(Data excerpts begins)

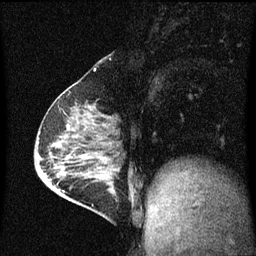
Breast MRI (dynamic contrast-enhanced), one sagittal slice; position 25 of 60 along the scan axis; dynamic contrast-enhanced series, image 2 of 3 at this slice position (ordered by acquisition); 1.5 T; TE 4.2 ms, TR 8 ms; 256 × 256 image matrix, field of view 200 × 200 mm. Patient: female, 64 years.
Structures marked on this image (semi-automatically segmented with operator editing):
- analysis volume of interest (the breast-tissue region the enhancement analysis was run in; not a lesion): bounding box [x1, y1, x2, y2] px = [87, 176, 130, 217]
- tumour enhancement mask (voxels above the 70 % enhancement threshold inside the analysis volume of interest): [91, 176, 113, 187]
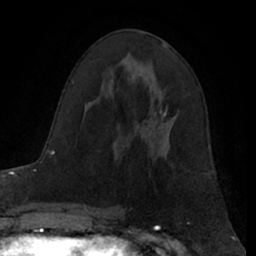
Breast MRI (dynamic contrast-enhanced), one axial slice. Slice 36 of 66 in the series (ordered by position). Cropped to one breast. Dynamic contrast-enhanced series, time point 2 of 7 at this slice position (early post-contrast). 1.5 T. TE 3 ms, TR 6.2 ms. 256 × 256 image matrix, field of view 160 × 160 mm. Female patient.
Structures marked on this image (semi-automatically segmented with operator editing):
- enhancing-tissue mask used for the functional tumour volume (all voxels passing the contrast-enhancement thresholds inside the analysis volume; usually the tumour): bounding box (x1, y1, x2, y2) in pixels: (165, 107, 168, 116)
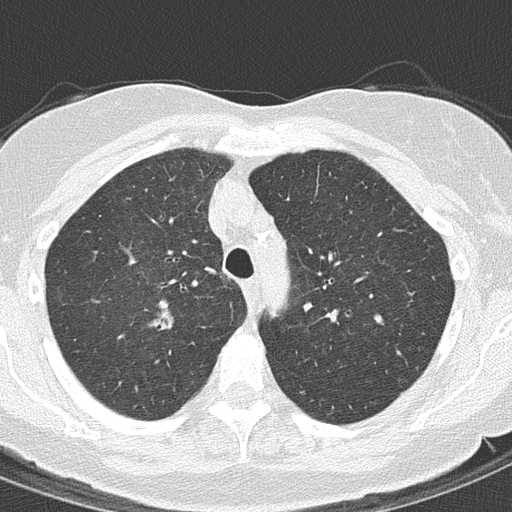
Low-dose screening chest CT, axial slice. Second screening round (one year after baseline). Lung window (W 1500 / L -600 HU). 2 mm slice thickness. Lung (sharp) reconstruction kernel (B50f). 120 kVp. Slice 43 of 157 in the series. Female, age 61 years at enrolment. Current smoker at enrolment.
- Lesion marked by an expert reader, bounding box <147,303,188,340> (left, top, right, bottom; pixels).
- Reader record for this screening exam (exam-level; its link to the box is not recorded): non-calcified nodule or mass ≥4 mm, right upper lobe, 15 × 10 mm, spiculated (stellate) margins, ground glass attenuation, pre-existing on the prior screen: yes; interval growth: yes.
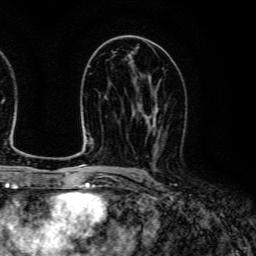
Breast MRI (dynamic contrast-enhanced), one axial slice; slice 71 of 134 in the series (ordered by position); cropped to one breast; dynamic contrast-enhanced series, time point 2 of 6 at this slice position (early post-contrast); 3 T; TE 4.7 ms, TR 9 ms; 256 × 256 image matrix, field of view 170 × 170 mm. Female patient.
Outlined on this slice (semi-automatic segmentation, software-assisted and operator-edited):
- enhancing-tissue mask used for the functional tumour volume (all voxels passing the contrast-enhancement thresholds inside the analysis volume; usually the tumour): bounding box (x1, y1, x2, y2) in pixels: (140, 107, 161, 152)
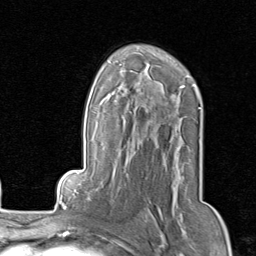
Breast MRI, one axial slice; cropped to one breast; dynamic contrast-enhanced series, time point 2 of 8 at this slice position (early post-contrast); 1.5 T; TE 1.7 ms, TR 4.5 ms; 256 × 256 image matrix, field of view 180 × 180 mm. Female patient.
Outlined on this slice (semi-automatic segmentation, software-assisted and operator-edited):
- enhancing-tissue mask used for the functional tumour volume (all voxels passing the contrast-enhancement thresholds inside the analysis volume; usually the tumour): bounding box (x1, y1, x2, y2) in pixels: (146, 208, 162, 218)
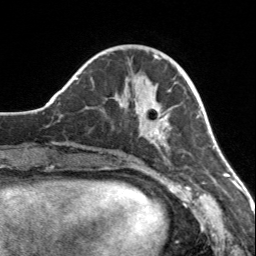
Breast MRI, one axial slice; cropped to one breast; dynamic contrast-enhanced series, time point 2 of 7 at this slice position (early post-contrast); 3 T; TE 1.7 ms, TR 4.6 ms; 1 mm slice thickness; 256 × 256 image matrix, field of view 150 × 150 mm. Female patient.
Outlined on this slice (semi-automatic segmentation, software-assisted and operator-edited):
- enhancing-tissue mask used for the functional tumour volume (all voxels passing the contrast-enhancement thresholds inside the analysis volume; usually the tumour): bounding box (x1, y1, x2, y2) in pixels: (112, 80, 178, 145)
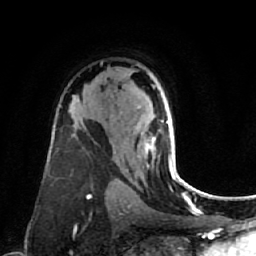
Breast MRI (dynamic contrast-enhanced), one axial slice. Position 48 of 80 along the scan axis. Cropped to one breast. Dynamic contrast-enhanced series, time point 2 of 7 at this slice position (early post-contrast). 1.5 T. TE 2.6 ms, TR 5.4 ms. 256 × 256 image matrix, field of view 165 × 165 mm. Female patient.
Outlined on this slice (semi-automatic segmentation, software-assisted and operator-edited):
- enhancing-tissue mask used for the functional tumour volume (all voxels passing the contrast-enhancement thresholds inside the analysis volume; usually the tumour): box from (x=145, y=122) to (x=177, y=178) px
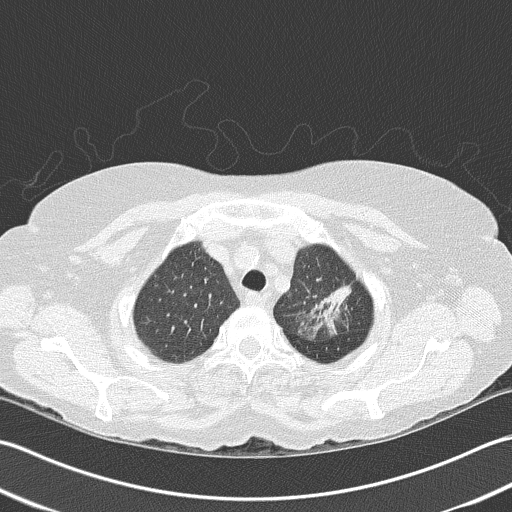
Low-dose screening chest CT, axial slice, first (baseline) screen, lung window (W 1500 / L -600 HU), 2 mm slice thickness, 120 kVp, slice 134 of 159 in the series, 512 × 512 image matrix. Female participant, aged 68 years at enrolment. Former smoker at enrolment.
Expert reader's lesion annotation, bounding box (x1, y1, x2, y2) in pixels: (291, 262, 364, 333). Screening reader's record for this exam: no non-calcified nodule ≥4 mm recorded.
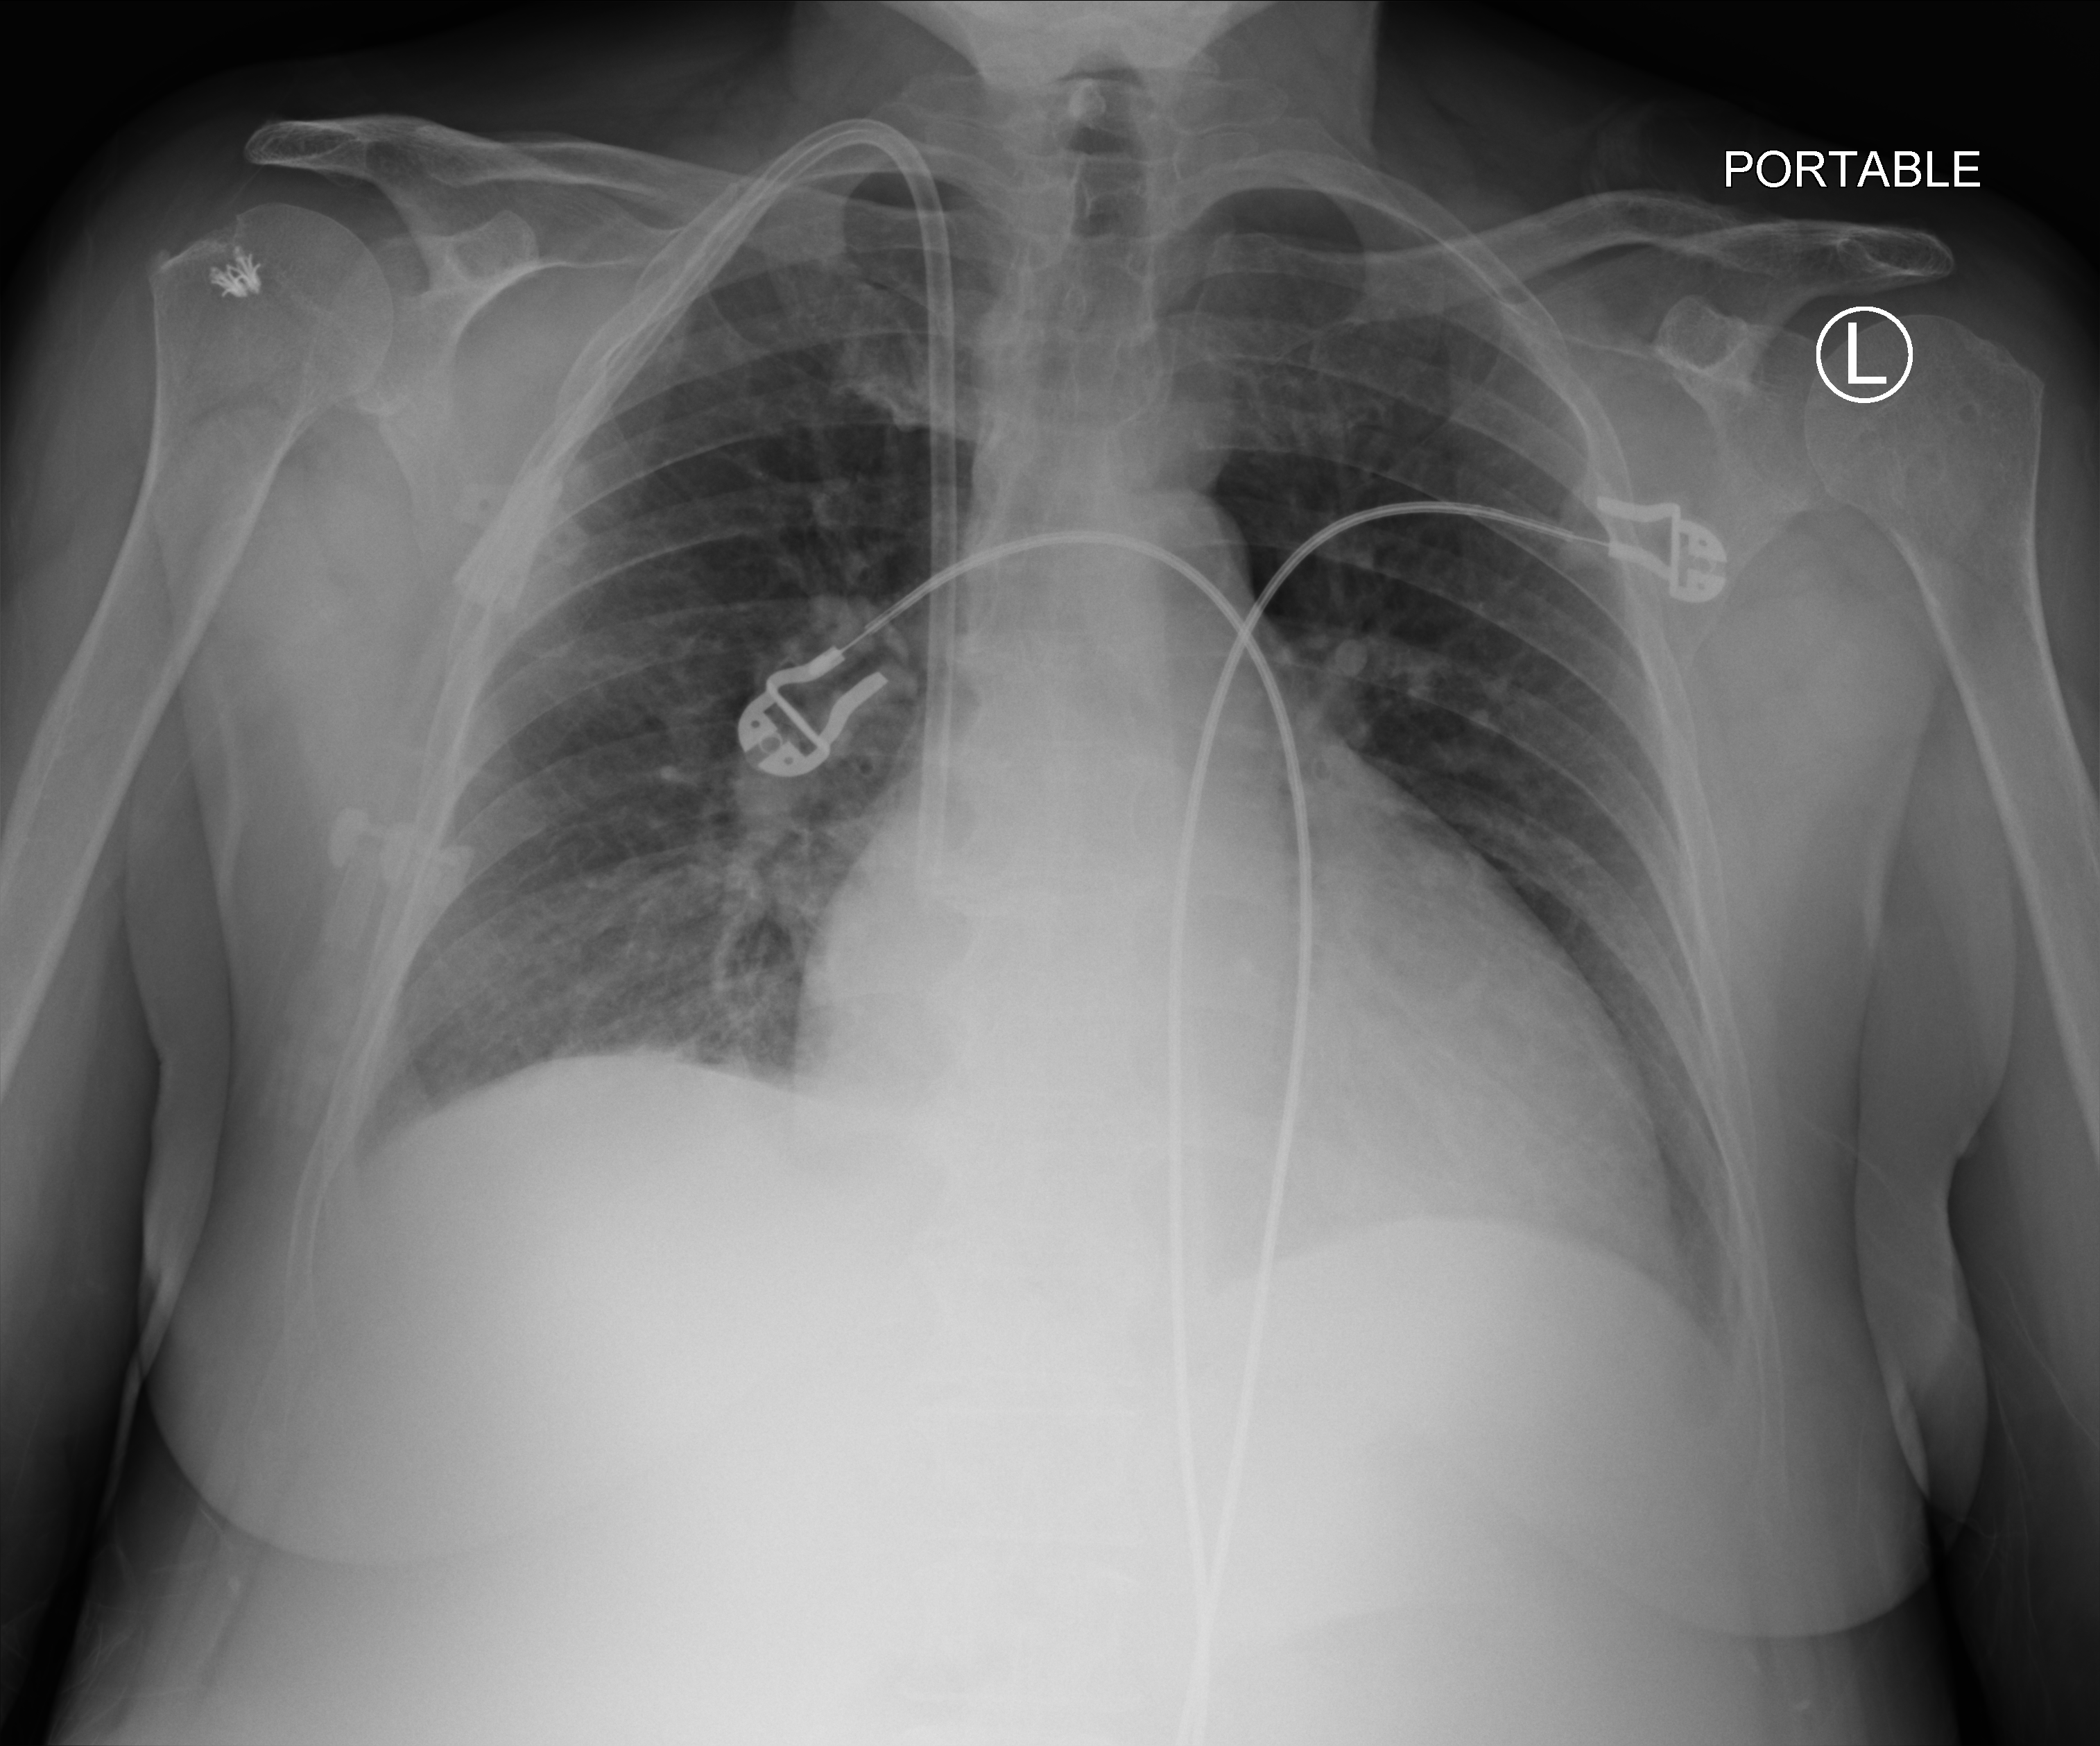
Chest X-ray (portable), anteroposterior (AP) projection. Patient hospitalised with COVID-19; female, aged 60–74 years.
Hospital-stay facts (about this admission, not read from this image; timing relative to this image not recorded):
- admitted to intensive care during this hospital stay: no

(Data excerpts ends)

Activity:
From the listing above, collect each line in which the string "tumour" appears.

Solution to the problem:
- tumour enhancement mask (voxels above the 70 % enhancement threshold inside the analysis volume of interest): [91, 176, 113, 187]
- enhancing-tissue mask used for the functional tumour volume (all voxels passing the contrast-enhancement thresholds inside the analysis volume; usually the tumour): bounding box (x1, y1, x2, y2) in pixels: (165, 107, 168, 116)
- enhancing-tissue mask used for the functional tumour volume (all voxels passing the contrast-enhancement thresholds inside the analysis volume; usually the tumour): bounding box (x1, y1, x2, y2) in pixels: (140, 107, 161, 152)
- enhancing-tissue mask used for the functional tumour volume (all voxels passing the contrast-enhancement thresholds inside the analysis volume; usually the tumour): bounding box (x1, y1, x2, y2) in pixels: (146, 208, 162, 218)
- enhancing-tissue mask used for the functional tumour volume (all voxels passing the contrast-enhancement thresholds inside the analysis volume; usually the tumour): bounding box (x1, y1, x2, y2) in pixels: (112, 80, 178, 145)
- enhancing-tissue mask used for the functional tumour volume (all voxels passing the contrast-enhancement thresholds inside the analysis volume; usually the tumour): box from (x=145, y=122) to (x=177, y=178) px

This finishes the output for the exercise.